Bug #65607
Updated by Xiubo Li 26 days ago
This is reported by Eric, more detail please see https://www.mail-archive.com/ceph-users@ceph.io/msg24587.html
The *lookup* request was stuck by waiting the *wrlock*:
<pre>
{
"description": "client_request(client.139490:14003440 lookup #0x2000285540f/family-720-cons-5.fa.nsq 2024-04-18T12:44:36.546296+0000 caller_uid=30101, caller_gid=600{600,622,})",
"initiated_at": "2024-04-18T12:44:36.548789+0000",
"age": 28621.412714391001,
"duration": 28621.412753429999,
"type_data": {
"flag_point": "failed to wrlock, waiting",
"reqid": {
"entity": {
"type": "client",
"num": 139490
},
"tid": 14003440
},
"op_type": "client_request",
"events": [
{
"time": "2024-04-18T12:44:36.548789+0000",
"event": "initiated"
},
{
"time": "2024-04-18T12:44:36.548790+0000",
"event": "throttled"
},
{
"time": "2024-04-18T12:44:36.548789+0000",
"event": "header_read"
},
{
"time": "2024-04-18T12:44:36.548794+0000",
"event": "all_read"
},
{
"time": "2024-04-18T12:44:36.551501+0000",
"event": "dispatched"
},
{
"time": "2024-04-18T12:44:36.555540+0000",
"event": "acquired locks"
},
{
"time": "2024-04-18T12:44:36.555589+0000",
"event": "failed to rdlock, waiting"
},
{
"time": "2024-04-18T12:44:36.558280+0000",
"event": "failed to wrlock, waiting"
}
],
"locks": null
}
},
</pre>
From the above events we can see that the *lookup* request has successfully acquired the locks in the *path_traverse()*, because in the *handle_client_getattr()* there has not *wrlock* need to be acquired, so after the locks being successfully acquired in *path_traverse()*, the locks must be *dropped* and the *lookup* request was retried and then went into the *path_traverse()` again and stuck.

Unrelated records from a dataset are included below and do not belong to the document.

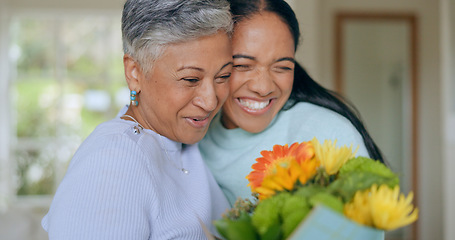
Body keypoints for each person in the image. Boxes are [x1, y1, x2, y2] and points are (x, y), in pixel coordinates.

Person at [42, 0, 233, 239]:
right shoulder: (111, 162)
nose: (211, 101)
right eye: (191, 79)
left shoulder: (186, 140)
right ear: (134, 72)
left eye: (224, 75)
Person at [199, 0, 386, 206]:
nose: (263, 87)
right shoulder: (195, 136)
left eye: (282, 67)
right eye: (242, 65)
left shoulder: (329, 135)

While for the *rename* request it also went into the *path_traverse()* and have successfully acquired the *filelock* and *nestlock*, but failed to acquire the *xlock of dn->lock*:
<pre>
8474 lov.add_wrlock(&cur->filelock);
8475 lov.add_wrlock(&cur->nestlock);
8476 if (rdlock_authlock)
8477 lov.add_rdlock(&cur->authlock);
8478 }
8479 lov.add_xlock(&dn->lock);
</pre>
<pre>
{
"description": "client_request(mds.1:239710 rename #0x2000285540f/family-720-cons-5.fa.nsq #0x611/20002860f27 caller_uid=0, caller_gid=0{})",
"initiated_at": "2024-04-18T12:44:36.552941+0000",
"age": 28621.408561975,
"duration": 28621.408643424002,
"type_data": {
"flag_point": "failed to xlock, waiting",
"reqid": {
"entity": {
"type": "mds",
"num": 1
},
"tid": 239710
},
"op_type": "client_request",
"events": [
{
"time": "2024-04-18T12:44:36.552941+0000",
"event": "initiated"
},
{
"time": "2024-04-18T12:44:36.552941+0000",
"event": "throttled"
},
{
"time": "2024-04-18T12:44:36.552941+0000",
"event": "header_read"
},
{
"time": "2024-04-18T12:44:36.552941+0000",
"event": "all_read"
},
{
"time": "2024-04-18T12:44:36.554035+0000",
"event": "dispatched"
},
{
"time": "2024-04-18T12:44:36.556007+0000",
"event": "failed to wrlock, waiting"
},
{
"time": "2024-04-18T12:44:36.557760+0000",
"event": "failed to xlock, waiting"
}
],
"locks": null
}
},
</pre>
The *"event": "failed to xlock, waiting"* event must be from the *path_traverse()*, not from the *handle_client_rename()*, because if so there must be a *"event": "acquired locks"* event, which is done in the *path_traverse()*, before this.
So the previous *lookup* request must be waiting for any of *filelock* and *nestlock*.
But I still couldn't figure out exactly where is holding the *dn->lock* in the *lookup* request or somewhere else.